ЗАДАНИЯ:
1 - Какой процент голосов набрала СвДП на выборах в бундестаг 1961 года, согласно тексту о тех выборах?
2 - Почему, согласно тексту о выборах в бундестаг 1961 года, превращение СДПГ в народную партию не привлекло на ее сторону сколь-нибудь значительную часть избирателей ХДС/ХСС? Ответьте в одном–трех предложениях.

ТЕКСТ ДЛЯ ЧТЕНИЯ:
Тем не менее ХДС/ХСС победил на выборах в бундестаг в сентябре 1961 года, хотя и с некоторыми потерями. С 45,5 процента он оказался на пять пунктов ниже своего результата 1957 года, в то время как СвДП (FDP) добилась значительных успехов, набрав 12,8 процента. После четырех лет единоличного правления ХДС/ХСС в правительство вновь вошла СвДП, которая выиграла от потери престижа Аденауэра. СДПГ получила 36,2 процента, что было на 4,4 пункта больше, чем в 1957 году, но слишком мало для получения большинства. Холодная война и строительство Стены, как это интерпретировали тогдашние наблюдатели, убедили многих, что на такой сложной переправе менять лошадей не стоило. Превращение из рабочей в народную партию на партийной конференции в Бад-Годесберге произошло слишком недавно, чтобы привлечь на сторону СДПГ сколь-нибудь значительную часть избирателей ХДС/ХСС.

СТРОКИ НАБОРА ДАННЫХ:
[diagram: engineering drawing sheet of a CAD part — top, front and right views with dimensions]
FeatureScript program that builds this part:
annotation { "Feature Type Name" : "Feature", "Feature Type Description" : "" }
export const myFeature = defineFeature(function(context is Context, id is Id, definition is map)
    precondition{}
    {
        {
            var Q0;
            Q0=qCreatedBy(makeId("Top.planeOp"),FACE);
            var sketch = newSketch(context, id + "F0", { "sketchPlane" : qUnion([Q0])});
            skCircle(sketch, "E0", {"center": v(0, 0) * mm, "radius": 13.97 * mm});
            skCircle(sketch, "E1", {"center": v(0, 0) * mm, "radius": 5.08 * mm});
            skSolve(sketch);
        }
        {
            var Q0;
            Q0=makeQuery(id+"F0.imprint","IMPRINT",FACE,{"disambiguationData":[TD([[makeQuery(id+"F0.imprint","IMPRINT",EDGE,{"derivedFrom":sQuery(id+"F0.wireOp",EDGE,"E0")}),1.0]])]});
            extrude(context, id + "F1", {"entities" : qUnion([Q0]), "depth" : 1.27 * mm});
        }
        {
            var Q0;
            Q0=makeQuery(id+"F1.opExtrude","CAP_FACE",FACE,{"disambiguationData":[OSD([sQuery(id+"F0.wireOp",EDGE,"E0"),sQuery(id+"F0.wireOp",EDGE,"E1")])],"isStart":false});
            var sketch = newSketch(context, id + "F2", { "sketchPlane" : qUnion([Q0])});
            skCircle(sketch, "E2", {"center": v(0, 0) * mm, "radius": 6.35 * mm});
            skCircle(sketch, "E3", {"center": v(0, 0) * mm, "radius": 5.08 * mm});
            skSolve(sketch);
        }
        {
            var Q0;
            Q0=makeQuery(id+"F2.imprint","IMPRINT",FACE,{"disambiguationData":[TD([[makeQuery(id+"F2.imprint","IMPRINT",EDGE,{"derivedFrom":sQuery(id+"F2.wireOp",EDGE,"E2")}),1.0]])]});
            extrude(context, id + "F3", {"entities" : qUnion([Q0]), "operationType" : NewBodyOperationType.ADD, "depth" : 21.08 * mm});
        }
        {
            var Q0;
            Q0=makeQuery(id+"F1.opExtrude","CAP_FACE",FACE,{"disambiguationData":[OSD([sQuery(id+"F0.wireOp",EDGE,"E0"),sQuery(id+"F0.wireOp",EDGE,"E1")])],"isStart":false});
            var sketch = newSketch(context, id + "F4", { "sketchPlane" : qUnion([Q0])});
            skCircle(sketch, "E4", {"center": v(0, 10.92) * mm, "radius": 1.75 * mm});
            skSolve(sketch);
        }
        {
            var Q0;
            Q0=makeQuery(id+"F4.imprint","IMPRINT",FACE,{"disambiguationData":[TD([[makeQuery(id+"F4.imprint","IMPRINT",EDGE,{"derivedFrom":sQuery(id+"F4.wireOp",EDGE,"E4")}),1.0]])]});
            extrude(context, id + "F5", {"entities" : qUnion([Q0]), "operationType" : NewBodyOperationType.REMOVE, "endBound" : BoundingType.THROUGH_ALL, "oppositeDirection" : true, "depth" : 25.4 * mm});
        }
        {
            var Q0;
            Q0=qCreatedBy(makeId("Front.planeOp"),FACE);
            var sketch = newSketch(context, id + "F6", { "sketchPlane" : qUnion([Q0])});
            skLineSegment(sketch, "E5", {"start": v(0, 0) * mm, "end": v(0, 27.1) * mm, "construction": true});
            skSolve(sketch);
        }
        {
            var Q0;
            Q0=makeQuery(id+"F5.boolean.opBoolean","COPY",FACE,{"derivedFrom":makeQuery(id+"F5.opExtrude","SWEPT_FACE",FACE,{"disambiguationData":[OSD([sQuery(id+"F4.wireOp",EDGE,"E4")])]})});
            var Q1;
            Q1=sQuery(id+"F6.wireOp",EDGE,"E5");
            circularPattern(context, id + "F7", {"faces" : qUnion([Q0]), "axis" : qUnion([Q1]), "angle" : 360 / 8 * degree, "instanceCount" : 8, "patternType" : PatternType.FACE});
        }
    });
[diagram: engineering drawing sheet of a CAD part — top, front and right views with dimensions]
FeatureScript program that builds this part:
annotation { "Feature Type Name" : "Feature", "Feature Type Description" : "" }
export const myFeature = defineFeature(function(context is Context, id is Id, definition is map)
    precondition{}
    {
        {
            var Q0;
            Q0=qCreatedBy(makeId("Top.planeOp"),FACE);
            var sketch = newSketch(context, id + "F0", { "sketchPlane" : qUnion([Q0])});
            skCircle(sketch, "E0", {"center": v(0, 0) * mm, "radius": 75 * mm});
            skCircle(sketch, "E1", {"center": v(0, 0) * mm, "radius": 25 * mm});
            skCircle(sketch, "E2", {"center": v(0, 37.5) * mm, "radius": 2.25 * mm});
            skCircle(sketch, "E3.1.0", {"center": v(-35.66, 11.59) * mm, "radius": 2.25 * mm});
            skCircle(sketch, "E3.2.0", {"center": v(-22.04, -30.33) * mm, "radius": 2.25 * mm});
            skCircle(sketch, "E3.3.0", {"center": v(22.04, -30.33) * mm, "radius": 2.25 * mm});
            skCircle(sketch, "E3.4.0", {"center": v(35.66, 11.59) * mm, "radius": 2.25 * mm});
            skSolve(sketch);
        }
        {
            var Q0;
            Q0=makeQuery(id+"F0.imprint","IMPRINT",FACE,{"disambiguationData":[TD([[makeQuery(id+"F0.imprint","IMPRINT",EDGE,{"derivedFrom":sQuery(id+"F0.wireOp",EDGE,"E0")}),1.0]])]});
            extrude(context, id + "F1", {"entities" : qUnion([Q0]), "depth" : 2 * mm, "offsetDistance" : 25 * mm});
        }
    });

ИТОГОВЫЕ ОТВЕТЫ:
1 - 12,8 процента.

2 - Превращение СДПГ из рабочей партии в народную на партийной конференции в Бад-Годесберге произошло слишком недавно. Поэтому оно не успело привлечь сколь-нибудь значительную часть избирателей ХДС/ХСС.